È l’ombra lunga di una teologia post-Benedetto, che intende rivestire di razionalismo scolastico l’identitarismo americano, e che considera l’enciclica Fratelli Tutti come un indebolimento della visione sacrale dell’ordine sociale. In questo scenario, il conclave non è più un esercizio di discernimento spirituale, ma una mappa geopolitica in miniatura, dove la partita tra modernità liquida e restaurazione metafisica si gioca sull’asse tra Roma e Washington. E forse, tra un caffè nel cortile del Belvedere (non quello del Bar dei Daini) e un’agenda condivisa su Telegram, qualche voto è già stato promesso.

L’autonomia morale viene così messa alla prova: il libero arbitrio dei cardinali deve resistere alle pressioni delle lobby geografiche, alle retoriche nazionalistiche del “cattolicesimo bianco” e alle sirene conservatrici di retroguardie ecclesiali tentate dal “ritorno all’antico”.

Eppure, questo avanguardismo kantiano coabita con un residuo teologico che non ha mai digerito l’etica della pura ragione: già Karol Wojtyła, in polemica col filosofo di Königsberg, criticava la disinteressatezza kantiana come negazione dell’unità tra Bene e Sommo Bene; la morale di dovere era ridotta a un freddo calcolo, incapace di cogliere la pietas del giudizio divino e l’istinto escatologico del perdono.

Il contrasto tra la “certezza di fede” che la Chiesa ritiene dono del Magistero e l’“imperativo categorico” kantiano spingerà i cardinali a misurarsi con la loro vocazione drammaturgica: garantire Gerarchia e Tradizione, sì, ma senza rinnegare lo slancio innovativo di un pontificato che ha fatto del dialogo con il mondo contemporaneo la sua cifra.

In coda a questi drammi filosofico-teologici, l’“algoretica” della Chiesa ovvero il tentativo di disciplinare eticamente il disegno algoritmico e l’intelligenza artificiale attende il proprio protagonista.

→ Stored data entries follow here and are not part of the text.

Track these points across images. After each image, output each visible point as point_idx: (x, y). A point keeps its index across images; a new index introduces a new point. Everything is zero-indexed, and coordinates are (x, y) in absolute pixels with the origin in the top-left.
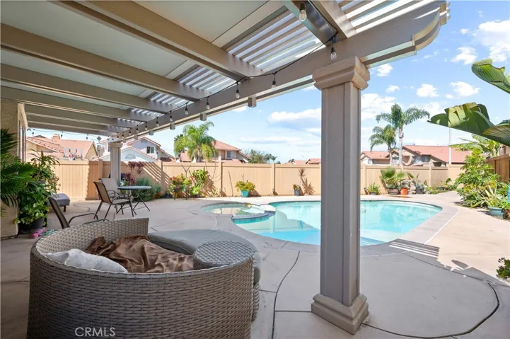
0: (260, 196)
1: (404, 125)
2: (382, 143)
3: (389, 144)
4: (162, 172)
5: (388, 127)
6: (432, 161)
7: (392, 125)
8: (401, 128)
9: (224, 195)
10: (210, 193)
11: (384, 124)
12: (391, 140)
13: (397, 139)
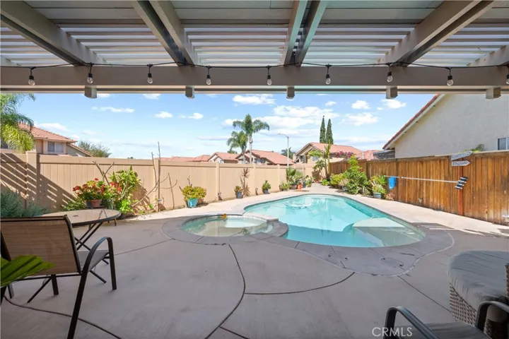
0: (207, 204)
1: (253, 134)
2: (238, 146)
3: (243, 148)
4: (39, 176)
5: (242, 133)
6: (266, 162)
7: (245, 132)
8: (251, 135)
9: (162, 208)
10: (141, 208)
11: (238, 130)
12: (243, 145)
13: (248, 144)
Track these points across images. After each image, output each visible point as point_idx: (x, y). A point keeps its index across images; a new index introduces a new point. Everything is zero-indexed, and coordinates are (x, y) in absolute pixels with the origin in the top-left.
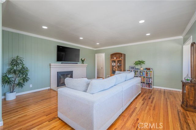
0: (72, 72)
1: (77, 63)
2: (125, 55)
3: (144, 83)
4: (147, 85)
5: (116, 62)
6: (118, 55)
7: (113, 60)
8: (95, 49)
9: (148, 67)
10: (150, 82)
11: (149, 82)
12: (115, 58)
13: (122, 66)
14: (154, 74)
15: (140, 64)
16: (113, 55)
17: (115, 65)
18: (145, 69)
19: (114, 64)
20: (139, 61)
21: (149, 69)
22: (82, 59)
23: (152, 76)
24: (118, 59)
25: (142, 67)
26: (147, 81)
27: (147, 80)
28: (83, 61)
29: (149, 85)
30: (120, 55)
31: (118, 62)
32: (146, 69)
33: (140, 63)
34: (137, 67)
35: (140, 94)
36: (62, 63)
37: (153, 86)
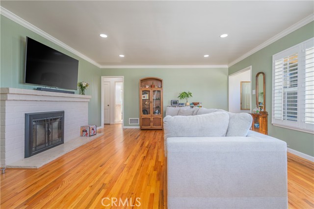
0: (62, 113)
1: (73, 93)
5: (151, 92)
6: (151, 82)
7: (144, 89)
8: (101, 67)
9: (195, 101)
12: (148, 87)
13: (162, 100)
16: (144, 81)
17: (147, 98)
18: (191, 104)
19: (144, 97)
20: (185, 93)
21: (197, 104)
22: (81, 85)
24: (154, 89)
25: (189, 102)
28: (83, 88)
30: (156, 82)
32: (193, 104)
36: (38, 89)
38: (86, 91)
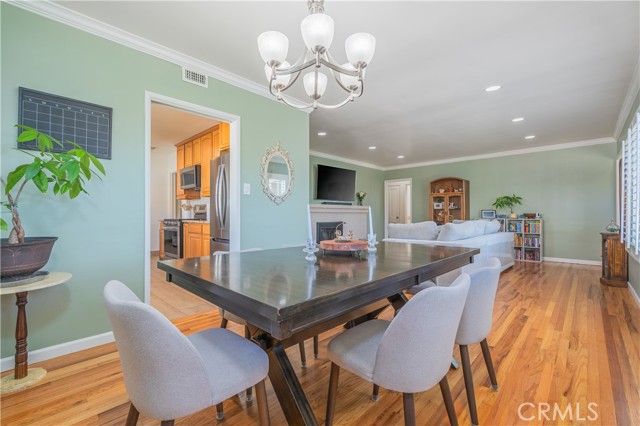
1: (351, 204)
2: (468, 182)
3: (520, 249)
4: (527, 255)
5: (447, 199)
6: (448, 185)
7: (436, 195)
8: (384, 169)
10: (536, 247)
11: (533, 245)
12: (442, 191)
13: (463, 210)
14: (546, 228)
15: (508, 204)
16: (437, 184)
17: (440, 208)
18: (521, 216)
19: (438, 206)
20: (507, 198)
21: (533, 216)
22: (358, 195)
23: (540, 233)
24: (451, 194)
25: (515, 212)
26: (526, 245)
27: (528, 242)
28: (360, 199)
29: (532, 253)
30: (456, 184)
31: (450, 201)
32: (525, 215)
33: (509, 201)
34: (501, 211)
35: (511, 268)
36: (324, 203)
37: (544, 256)
38: (363, 201)
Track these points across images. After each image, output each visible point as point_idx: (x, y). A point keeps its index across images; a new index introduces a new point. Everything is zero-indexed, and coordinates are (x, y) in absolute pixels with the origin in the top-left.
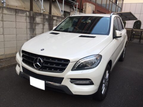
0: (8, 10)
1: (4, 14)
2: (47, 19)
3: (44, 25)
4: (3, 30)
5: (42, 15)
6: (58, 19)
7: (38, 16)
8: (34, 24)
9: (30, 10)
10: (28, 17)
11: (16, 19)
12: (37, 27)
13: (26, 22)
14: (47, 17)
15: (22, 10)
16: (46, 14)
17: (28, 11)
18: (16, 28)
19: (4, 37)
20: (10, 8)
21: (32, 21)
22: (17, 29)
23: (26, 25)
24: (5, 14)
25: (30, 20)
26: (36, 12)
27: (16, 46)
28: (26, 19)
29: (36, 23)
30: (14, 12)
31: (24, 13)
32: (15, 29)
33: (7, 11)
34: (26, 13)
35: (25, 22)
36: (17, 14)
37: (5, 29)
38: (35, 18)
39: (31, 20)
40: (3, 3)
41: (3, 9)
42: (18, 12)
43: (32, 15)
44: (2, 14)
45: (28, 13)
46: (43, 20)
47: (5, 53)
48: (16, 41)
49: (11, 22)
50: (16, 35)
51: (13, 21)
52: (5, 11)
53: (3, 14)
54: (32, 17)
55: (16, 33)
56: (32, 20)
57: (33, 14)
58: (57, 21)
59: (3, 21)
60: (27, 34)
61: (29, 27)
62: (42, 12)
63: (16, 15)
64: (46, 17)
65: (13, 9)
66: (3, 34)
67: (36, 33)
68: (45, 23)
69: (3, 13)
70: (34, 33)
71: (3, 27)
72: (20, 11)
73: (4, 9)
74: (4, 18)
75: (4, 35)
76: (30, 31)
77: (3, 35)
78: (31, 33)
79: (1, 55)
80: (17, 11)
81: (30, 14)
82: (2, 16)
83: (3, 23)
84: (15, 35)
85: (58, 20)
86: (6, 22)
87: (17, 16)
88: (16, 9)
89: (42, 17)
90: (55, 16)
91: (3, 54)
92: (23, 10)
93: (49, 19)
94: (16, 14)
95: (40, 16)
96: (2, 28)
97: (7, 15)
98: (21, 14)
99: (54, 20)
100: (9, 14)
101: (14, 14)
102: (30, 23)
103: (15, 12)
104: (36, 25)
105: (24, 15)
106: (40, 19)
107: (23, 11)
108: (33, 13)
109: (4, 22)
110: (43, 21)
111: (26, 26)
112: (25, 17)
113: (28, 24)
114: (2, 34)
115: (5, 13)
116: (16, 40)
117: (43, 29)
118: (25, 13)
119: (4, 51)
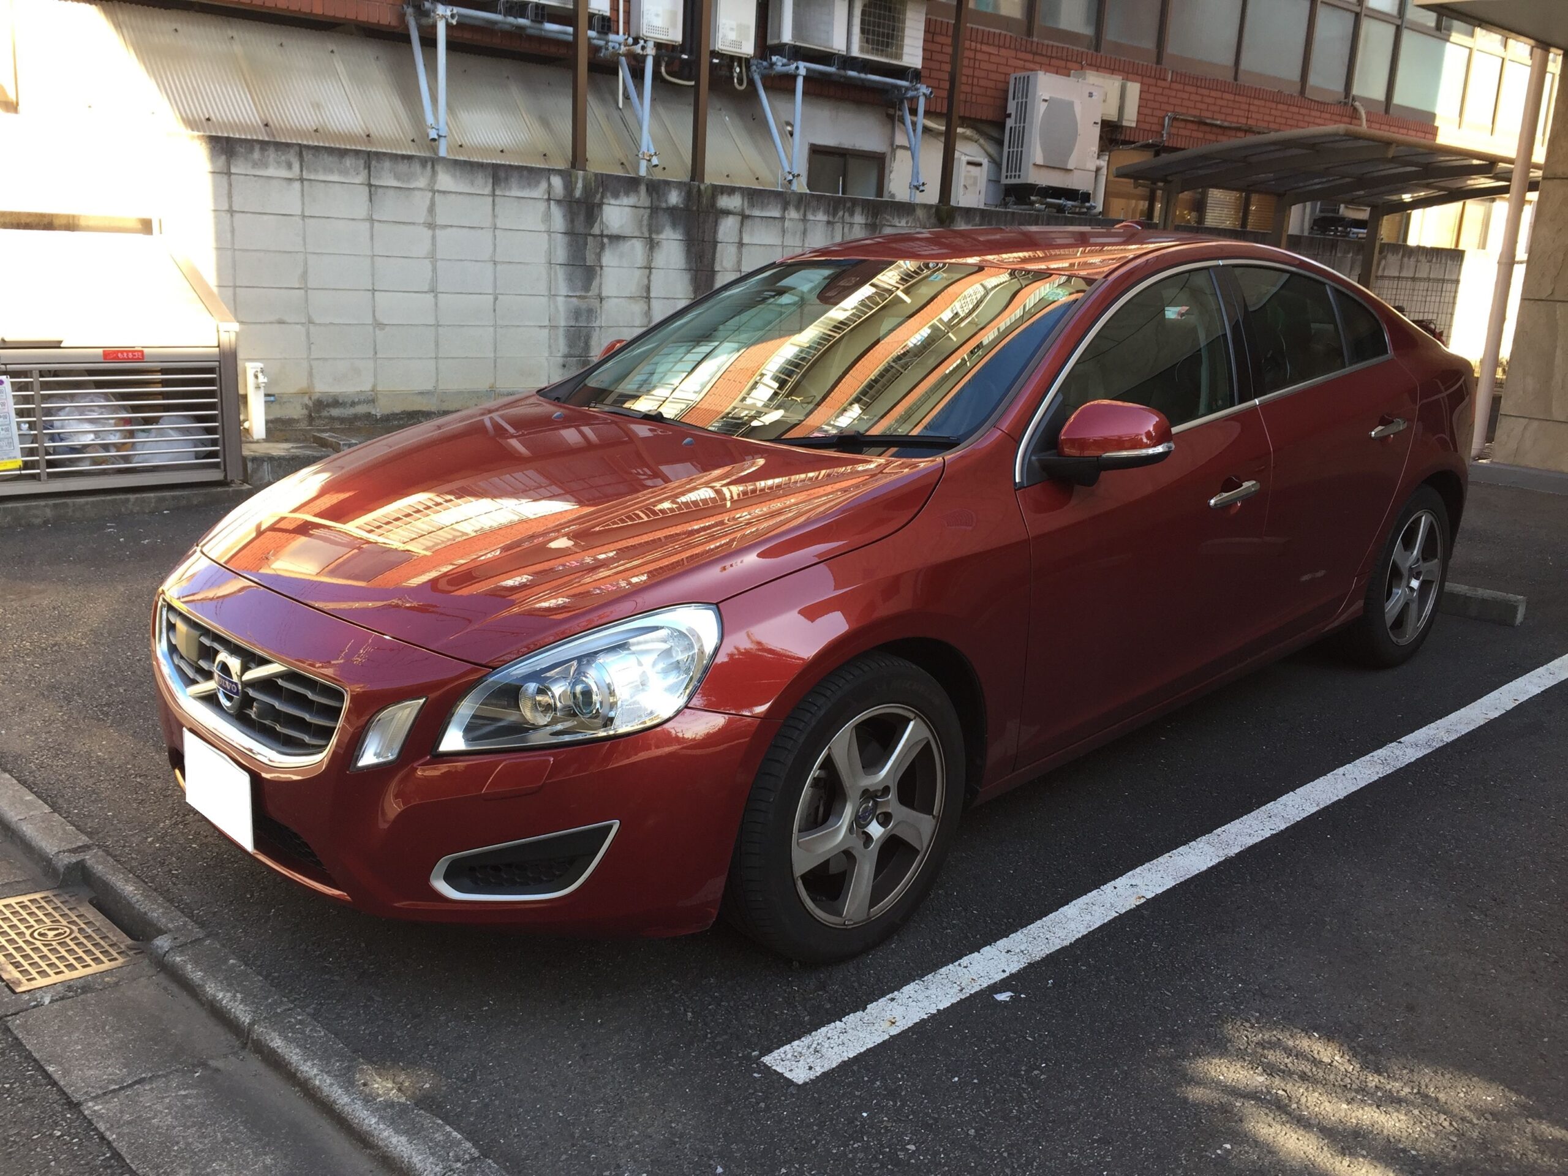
0: (458, 174)
1: (439, 191)
2: (672, 211)
3: (652, 245)
4: (434, 270)
5: (643, 189)
6: (752, 205)
7: (616, 196)
8: (590, 239)
9: (573, 165)
10: (558, 202)
11: (494, 216)
12: (609, 258)
13: (549, 232)
14: (674, 198)
15: (526, 167)
16: (667, 183)
17: (559, 172)
18: (495, 263)
19: (436, 304)
20: (465, 161)
21: (580, 228)
22: (499, 267)
23: (545, 246)
24: (444, 192)
25: (571, 217)
26: (602, 175)
27: (492, 355)
28: (547, 217)
29: (602, 236)
30: (486, 182)
31: (538, 183)
32: (490, 265)
33: (454, 176)
34: (549, 178)
35: (542, 228)
36: (498, 192)
37: (439, 264)
38: (600, 205)
39: (572, 221)
40: (434, 140)
41: (433, 167)
42: (506, 179)
43: (578, 193)
44: (430, 194)
45: (557, 182)
46: (651, 217)
47: (441, 387)
48: (492, 329)
49: (472, 231)
50: (496, 299)
51: (482, 228)
52: (445, 180)
53: (434, 192)
54: (578, 202)
55: (495, 287)
56: (582, 218)
57: (585, 187)
58: (744, 217)
59: (431, 226)
60: (552, 296)
61: (561, 254)
62: (643, 172)
63: (494, 195)
64: (666, 201)
65: (481, 166)
66: (433, 290)
67: (604, 294)
68: (658, 232)
69: (436, 188)
70: (594, 291)
71: (432, 257)
72: (516, 174)
73: (439, 168)
74: (438, 210)
75: (436, 297)
76: (570, 279)
77: (430, 296)
78: (572, 289)
79: (421, 393)
80: (502, 174)
81: (569, 187)
82: (428, 202)
83: (434, 237)
84: (491, 298)
85: (756, 212)
86: (449, 230)
87: (497, 199)
88: (496, 167)
89: (642, 198)
90: (731, 191)
91: (429, 386)
92: (530, 170)
93: (687, 209)
94: (494, 190)
95: (627, 194)
96: (427, 261)
97: (454, 196)
98: (523, 188)
99: (727, 213)
100: (460, 193)
101: (488, 190)
102: (570, 233)
103: (491, 181)
104: (602, 247)
105: (540, 191)
106: (628, 209)
107: (529, 174)
108: (585, 179)
109: (438, 232)
110: (650, 226)
111: (550, 252)
112: (542, 206)
113: (561, 241)
114: (426, 289)
115: (441, 189)
116: (495, 326)
117: (650, 268)
118: (544, 185)
119: (437, 374)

Il Vaticano, con il documento “Antica et nova”, ha già alzato l’allerta sul “shadow of evil” insito nelle macchine che generano deepfake e polarizzazione politica, e invita a un controllo serrato affinché l’IA resti strumento e non signore della dignità umana.

Ma chi siederà al soglio petrino deciderà se proseguire sulla linea di una “morale digitale” ispirata alla fraternitas universalis o abbandonarla in nome di un tradizionalismo difensivo, incapace di leggere i rischi e le opportunità offerte dalla rivoluzione tecnologica.

Il conclave si profila dunque come un bivio non solo geografico-politico, ma etico-tecnologico: l’esito stabilirà quali coordinate seguirà la Chiesa nella società algoritmica che verrà. La posta in gioco non è soltanto un nome su un trono, ma il bando o l’abbraccio di un’“algoretica” capace di armonizzare la tensione tra legge morale, fede religiosa e intelligenza artificiale.